The Yorkshire Henge Design
I believe the builders of the Yorkshire henges (figure 1), in building two rings in the ratio 12 to 19 were referencing (a) the three different years which are all about twelve months long and (b) the Saros and Metonic periods which take nineteen of the eclipse and solar years, respectively, to complete.
Figure 3 Central Henge of Thornborough with 12 to 19 ratio employing a scale of feet to inches for days. The two sets of concentric red circles are (smaller) the eclipse, lunar and solar years and (larger) the Saros period, 19 lunar years and the Metonic period [adapted from Figure 3.18 of Harding. 2013.]
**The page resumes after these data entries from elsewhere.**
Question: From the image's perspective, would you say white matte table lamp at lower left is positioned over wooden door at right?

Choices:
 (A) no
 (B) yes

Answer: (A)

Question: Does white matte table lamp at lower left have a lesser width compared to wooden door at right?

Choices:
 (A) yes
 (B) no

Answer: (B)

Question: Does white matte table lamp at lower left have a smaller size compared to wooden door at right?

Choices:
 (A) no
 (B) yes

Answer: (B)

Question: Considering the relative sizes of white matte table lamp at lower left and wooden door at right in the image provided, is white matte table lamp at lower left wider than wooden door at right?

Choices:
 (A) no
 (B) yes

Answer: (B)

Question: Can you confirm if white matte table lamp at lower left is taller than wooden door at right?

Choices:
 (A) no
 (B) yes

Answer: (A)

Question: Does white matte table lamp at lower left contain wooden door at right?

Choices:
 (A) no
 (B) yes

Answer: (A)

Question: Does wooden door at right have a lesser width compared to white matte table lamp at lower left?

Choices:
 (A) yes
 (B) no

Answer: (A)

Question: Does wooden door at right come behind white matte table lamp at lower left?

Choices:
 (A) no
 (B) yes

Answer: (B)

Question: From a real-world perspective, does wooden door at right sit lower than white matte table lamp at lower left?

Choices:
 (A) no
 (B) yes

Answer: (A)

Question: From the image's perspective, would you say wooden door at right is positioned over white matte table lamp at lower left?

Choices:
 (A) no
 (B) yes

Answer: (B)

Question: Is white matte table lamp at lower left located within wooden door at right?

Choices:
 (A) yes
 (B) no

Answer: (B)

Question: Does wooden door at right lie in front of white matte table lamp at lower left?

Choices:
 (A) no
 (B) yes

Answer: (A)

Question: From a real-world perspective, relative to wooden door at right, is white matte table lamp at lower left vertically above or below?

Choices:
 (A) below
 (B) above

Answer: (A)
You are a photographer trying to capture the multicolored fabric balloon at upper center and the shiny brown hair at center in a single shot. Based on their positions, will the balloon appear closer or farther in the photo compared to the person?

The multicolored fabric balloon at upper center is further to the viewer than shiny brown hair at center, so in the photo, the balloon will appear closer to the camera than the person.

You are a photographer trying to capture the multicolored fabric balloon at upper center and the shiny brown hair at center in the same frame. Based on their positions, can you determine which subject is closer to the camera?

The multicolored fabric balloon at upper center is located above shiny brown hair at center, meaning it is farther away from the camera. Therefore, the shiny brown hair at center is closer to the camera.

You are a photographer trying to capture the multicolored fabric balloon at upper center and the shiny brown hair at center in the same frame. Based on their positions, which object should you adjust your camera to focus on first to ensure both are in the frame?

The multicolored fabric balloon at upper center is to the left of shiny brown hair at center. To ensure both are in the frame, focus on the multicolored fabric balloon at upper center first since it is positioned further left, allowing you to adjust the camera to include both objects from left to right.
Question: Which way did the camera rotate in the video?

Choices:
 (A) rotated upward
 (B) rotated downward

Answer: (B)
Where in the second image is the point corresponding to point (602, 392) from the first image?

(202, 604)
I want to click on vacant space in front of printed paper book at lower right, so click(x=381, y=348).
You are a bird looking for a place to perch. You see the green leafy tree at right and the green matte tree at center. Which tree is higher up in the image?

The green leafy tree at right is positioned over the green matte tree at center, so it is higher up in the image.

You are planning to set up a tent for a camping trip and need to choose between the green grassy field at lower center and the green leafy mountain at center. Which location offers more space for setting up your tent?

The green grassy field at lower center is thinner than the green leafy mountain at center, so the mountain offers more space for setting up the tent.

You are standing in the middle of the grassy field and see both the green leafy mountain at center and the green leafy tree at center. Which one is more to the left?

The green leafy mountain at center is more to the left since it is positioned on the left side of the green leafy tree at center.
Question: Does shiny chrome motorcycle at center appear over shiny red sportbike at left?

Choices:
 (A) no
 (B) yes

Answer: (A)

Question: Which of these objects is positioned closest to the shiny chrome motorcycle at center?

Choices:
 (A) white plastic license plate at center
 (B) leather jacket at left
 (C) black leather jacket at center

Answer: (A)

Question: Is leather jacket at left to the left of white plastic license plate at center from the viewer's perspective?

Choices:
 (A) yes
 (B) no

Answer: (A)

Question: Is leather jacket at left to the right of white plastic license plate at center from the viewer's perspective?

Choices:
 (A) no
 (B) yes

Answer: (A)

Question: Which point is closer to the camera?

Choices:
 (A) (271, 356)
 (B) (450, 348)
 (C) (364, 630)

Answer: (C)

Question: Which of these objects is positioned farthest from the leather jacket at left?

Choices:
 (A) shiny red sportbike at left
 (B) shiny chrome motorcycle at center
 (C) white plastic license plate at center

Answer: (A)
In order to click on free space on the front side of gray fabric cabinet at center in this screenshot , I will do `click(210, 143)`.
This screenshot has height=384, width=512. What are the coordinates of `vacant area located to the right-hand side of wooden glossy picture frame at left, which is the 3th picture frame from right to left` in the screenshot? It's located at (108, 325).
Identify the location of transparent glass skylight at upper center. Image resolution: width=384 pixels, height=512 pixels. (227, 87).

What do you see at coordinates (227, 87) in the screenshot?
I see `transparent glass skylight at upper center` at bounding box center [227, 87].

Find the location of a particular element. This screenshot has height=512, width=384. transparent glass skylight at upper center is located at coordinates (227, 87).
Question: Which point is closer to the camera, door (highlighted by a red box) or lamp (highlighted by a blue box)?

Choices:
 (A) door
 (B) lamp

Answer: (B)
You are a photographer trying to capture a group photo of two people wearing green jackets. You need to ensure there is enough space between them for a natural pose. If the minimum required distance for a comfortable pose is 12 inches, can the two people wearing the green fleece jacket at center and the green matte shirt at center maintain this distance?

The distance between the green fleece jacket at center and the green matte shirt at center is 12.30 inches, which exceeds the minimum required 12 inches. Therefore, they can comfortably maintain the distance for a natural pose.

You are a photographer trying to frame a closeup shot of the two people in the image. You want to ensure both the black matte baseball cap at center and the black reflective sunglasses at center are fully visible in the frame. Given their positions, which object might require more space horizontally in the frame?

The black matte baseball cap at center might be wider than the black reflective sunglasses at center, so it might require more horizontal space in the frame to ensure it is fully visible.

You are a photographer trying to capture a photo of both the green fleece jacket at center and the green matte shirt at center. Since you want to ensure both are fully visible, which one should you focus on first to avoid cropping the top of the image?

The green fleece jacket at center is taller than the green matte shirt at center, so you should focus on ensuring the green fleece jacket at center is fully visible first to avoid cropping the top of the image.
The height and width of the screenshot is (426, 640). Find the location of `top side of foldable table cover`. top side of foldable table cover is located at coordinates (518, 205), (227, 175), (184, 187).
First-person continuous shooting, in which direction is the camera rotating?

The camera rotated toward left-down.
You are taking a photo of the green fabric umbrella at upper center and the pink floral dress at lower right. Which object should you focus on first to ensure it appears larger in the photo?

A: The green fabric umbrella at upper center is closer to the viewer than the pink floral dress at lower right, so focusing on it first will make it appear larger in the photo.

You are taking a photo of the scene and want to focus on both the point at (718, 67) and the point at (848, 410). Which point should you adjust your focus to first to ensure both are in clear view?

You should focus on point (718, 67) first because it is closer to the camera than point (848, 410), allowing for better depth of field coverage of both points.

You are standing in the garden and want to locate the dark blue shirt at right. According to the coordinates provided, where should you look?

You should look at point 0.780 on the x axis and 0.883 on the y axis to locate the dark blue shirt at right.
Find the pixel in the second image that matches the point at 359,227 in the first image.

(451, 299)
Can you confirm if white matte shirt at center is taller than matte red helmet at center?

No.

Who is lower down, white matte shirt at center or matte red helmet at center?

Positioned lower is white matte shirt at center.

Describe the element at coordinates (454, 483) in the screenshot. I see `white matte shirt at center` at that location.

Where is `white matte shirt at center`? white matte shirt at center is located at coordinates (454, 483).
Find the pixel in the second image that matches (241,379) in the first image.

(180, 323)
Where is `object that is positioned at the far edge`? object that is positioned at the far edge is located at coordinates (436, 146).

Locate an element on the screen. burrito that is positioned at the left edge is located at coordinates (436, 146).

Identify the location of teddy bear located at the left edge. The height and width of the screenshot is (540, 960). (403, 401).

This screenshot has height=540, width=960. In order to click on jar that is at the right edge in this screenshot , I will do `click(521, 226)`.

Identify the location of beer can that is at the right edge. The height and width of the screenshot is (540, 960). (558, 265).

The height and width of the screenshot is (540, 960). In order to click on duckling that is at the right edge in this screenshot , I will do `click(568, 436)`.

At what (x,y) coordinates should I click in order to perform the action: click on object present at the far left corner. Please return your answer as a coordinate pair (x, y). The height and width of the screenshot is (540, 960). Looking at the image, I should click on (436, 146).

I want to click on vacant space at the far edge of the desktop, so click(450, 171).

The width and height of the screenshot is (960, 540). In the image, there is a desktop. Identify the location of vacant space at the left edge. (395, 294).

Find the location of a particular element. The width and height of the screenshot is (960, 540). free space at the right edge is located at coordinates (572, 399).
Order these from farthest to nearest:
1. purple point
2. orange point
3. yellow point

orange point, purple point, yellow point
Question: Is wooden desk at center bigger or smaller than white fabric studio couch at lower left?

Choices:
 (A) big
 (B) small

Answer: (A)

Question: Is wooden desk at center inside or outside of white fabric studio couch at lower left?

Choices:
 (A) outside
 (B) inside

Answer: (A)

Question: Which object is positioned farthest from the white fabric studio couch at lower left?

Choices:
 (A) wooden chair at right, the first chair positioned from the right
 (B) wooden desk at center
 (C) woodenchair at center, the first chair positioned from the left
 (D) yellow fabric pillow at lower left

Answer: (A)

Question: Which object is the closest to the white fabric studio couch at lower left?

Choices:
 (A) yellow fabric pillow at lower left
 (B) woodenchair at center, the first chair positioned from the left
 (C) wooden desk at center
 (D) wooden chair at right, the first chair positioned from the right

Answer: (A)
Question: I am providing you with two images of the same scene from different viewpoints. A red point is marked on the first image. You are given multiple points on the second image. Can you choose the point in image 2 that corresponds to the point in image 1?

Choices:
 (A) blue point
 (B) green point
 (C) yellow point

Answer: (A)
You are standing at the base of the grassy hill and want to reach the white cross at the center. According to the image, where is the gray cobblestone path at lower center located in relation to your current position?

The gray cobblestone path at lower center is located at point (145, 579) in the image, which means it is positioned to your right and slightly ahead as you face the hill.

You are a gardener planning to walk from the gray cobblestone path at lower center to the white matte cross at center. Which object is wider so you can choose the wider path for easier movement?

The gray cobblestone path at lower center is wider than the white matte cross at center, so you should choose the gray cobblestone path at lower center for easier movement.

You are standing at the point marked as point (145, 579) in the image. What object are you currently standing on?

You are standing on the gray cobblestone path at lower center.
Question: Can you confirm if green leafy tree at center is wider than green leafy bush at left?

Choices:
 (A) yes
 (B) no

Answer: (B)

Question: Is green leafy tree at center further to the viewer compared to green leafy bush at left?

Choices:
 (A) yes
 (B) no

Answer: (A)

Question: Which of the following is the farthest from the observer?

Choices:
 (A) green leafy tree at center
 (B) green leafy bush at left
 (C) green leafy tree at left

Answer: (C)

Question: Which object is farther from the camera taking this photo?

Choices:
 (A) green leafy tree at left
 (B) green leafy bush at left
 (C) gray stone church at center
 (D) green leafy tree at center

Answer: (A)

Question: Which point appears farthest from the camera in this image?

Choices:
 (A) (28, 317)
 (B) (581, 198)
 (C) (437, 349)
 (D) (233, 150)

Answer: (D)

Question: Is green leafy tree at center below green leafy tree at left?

By counting the shorter year periods as a diameter in feet and the longer periods of 19 years in inches per day, made it possible for the eclipse, lunar and solar years (in feet per day) to be efficiently located within their anniversaries with the moon over nineteen years (in inches per day) resulting in the single compact henge monuments we find. These time periods, as diameters, could be used for continuous counting of years and anniversaries, in a calendrical fashion: major time periods would be seen as counts in progress so that at a given moment, each would be at a different stage of completion. Astronomers would learn many things such as, that the Metonic has a near relationship to the Saros in being 20 eclipse years long relative to the Saros’ 19 eclipse year duration.
Counting in Lunar Months
Once the commensurability of the lunar month to larger cycles was established, that the Saros was 223 lunar months long and the Metonic 235, later monuments could employ a tally of full moons between eclipses (see Stoupe Brow) within a month counting scheme, or count lunar months per megalithic yard (exactly 32/29Ratio between the astronomical megalithic yard (AMY) as 945/29 and the lunar month of 29.53125 as 945/32 day-inches. larger than 29.53 day-inches) to form lengths used geometrically within monuments. The advantage of a counting tally is its small size and portability.
References
Harding, Jan et al. 2013. Cult, Religion, and Pilgrimage: Archaeological Investigations Thornborough. Council for British Archaeology: York.
Heath, Richard.
- 2014. Sacred Number and the Lords of Time. Inner Traditions: Rochester.
- 2018. The Harmonic Origins of the World. Inner Traditions: Rochester.
Heath, Robin. 1998. Sun, Moon and Stonehenge. Bluestone Press: Wales.